Task statement: Copy out the rows below word for word, beginning at the first line and ending at the line containing "Interview zur Engagemenstrategie des". Include both of these lines and nothing beyond them.

Source information:
________________________________________
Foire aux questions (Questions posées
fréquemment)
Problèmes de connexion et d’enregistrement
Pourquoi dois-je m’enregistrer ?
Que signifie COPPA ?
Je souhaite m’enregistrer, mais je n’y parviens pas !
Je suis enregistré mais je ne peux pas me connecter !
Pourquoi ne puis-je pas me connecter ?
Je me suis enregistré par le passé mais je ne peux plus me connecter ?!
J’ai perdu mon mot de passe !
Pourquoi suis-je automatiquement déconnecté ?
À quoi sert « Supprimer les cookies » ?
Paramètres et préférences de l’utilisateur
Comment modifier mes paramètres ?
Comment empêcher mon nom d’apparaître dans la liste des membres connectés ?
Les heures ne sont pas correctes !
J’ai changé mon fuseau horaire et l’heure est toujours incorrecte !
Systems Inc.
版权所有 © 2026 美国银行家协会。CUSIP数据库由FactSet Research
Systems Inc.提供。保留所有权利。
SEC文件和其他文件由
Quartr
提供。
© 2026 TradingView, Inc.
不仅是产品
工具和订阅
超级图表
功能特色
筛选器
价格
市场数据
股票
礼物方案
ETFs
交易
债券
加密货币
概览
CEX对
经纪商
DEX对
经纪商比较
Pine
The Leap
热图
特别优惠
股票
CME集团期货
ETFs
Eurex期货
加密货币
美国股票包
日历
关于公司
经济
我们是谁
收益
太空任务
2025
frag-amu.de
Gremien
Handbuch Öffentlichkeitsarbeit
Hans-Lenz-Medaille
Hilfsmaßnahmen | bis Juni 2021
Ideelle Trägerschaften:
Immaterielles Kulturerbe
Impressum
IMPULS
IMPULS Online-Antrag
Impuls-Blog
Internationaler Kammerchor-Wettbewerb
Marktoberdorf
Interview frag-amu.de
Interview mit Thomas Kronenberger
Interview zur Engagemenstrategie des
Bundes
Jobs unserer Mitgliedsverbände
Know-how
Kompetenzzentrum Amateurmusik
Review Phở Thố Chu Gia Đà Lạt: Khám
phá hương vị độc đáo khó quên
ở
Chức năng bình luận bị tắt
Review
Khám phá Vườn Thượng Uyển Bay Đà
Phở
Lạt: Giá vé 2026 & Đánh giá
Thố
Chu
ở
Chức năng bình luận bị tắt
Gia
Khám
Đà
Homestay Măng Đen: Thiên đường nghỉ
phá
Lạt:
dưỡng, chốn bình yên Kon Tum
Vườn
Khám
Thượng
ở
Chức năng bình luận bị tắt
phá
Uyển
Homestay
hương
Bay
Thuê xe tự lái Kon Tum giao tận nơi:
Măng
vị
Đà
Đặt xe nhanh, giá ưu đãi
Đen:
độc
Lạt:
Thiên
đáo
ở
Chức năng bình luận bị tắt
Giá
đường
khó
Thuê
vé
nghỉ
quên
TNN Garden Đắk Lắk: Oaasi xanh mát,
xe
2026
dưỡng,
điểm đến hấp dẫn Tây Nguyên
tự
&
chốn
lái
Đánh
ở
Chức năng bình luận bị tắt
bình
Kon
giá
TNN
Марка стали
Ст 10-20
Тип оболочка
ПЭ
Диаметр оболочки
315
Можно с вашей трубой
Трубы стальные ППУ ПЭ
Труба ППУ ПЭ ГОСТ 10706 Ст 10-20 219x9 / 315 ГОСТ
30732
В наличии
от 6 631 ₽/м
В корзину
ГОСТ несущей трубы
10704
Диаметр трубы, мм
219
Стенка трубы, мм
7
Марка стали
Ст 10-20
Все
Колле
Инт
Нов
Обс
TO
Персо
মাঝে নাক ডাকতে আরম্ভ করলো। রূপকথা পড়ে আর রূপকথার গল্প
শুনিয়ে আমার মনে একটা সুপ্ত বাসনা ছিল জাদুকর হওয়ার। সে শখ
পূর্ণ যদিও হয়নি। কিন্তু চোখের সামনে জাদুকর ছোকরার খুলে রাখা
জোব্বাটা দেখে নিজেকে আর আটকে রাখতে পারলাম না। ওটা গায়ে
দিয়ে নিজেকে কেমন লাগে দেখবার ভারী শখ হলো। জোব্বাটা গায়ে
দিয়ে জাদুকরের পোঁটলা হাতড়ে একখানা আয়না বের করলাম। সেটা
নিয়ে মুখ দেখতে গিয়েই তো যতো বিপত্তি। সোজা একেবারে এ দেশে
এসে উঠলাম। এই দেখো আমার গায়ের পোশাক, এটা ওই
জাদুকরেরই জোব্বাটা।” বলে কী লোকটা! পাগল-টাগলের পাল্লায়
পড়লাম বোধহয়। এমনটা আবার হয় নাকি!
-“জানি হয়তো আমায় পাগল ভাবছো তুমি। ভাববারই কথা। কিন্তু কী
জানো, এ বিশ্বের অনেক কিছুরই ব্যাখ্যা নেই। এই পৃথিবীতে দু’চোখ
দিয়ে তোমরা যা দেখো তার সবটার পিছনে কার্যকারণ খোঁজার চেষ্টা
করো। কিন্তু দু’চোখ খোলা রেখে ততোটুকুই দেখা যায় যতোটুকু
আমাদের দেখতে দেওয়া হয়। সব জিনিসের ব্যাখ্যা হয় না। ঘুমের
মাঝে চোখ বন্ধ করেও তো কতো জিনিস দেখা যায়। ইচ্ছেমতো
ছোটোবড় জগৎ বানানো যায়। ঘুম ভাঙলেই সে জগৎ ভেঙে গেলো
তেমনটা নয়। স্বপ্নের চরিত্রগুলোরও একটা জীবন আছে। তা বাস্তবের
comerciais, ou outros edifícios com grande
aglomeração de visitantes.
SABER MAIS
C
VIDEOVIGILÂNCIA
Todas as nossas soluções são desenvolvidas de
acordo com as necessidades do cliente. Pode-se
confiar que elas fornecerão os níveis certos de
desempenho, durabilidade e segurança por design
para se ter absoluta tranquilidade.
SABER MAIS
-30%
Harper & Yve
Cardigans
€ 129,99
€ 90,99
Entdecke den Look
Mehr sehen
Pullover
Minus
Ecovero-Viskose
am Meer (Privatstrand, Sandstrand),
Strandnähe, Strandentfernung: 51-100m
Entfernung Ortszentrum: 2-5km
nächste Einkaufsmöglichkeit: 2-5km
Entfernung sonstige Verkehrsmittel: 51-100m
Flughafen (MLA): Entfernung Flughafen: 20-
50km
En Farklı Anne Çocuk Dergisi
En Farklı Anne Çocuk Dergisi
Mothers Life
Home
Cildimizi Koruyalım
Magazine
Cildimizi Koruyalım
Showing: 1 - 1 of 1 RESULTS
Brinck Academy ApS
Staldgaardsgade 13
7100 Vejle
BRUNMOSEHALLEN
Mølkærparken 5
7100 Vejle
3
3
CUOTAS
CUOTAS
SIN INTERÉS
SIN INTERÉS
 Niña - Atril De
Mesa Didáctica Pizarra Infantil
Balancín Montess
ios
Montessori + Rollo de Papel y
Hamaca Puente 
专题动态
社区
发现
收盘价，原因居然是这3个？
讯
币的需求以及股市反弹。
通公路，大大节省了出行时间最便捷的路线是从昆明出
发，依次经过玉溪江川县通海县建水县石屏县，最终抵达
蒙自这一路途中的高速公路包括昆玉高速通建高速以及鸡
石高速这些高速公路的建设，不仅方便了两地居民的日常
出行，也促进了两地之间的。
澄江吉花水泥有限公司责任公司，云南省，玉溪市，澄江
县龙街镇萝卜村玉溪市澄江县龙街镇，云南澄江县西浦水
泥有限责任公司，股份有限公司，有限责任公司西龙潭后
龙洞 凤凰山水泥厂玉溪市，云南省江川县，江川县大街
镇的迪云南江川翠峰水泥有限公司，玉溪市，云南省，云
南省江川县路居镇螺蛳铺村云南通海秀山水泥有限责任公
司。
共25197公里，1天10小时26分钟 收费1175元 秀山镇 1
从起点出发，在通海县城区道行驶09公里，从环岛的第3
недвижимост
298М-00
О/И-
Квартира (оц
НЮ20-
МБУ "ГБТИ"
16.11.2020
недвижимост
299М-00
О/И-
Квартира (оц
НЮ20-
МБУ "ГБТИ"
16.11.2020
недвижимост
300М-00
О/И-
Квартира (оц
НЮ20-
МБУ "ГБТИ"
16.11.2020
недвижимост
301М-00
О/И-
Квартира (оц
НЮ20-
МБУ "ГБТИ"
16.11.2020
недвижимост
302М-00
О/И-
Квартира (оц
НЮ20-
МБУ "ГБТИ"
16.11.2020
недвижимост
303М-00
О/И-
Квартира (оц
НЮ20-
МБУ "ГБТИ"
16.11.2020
________________________________________
Reply to the exercise:
Foire aux questions (Questions posées
fréquemment)
Problèmes de connexion et d’enregistrement
Pourquoi dois-je m’enregistrer ?
Que signifie COPPA ?
Je souhaite m’enregistrer, mais je n’y parviens pas !
Je suis enregistré mais je ne peux pas me connecter !
Pourquoi ne puis-je pas me connecter ?
Je me suis enregistré par le passé mais je ne peux plus me connecter ?!
J’ai perdu mon mot de passe !
Pourquoi suis-je automatiquement déconnecté ?
À quoi sert « Supprimer les cookies » ?
Paramètres et préférences de l’utilisateur
Comment modifier mes paramètres ?
Comment empêcher mon nom d’apparaître dans la liste des membres connectés ?
Les heures ne sont pas correctes !
J’ai changé mon fuseau horaire et l’heure est toujours incorrecte !
Systems Inc.
版权所有 © 2026 美国银行家协会。CUSIP数据库由FactSet Research
Systems Inc.提供。保留所有权利。
SEC文件和其他文件由
Quartr
提供。
© 2026 TradingView, Inc.
不仅是产品
工具和订阅
超级图表
功能特色
筛选器
价格
市场数据
股票
礼物方案
ETFs
交易
债券
加密货币
概览
CEX对
经纪商
DEX对
经纪商比较
Pine
The Leap
热图
特别优惠
股票
CME集团期货
ETFs
Eurex期货
加密货币
美国股票包
日历
关于公司
经济
我们是谁
收益
太空任务
2025
frag-amu.de
Gremien
Handbuch Öffentlichkeitsarbeit
Hans-Lenz-Medaille
Hilfsmaßnahmen | bis Juni 2021
Ideelle Trägerschaften:
Immaterielles Kulturerbe
Impressum
IMPULS
IMPULS Online-Antrag
Impuls-Blog
Internationaler Kammerchor-Wettbewerb
Marktoberdorf
Interview frag-amu.de
Interview mit Thomas Kronenberger
Interview zur Engagemenstrategie des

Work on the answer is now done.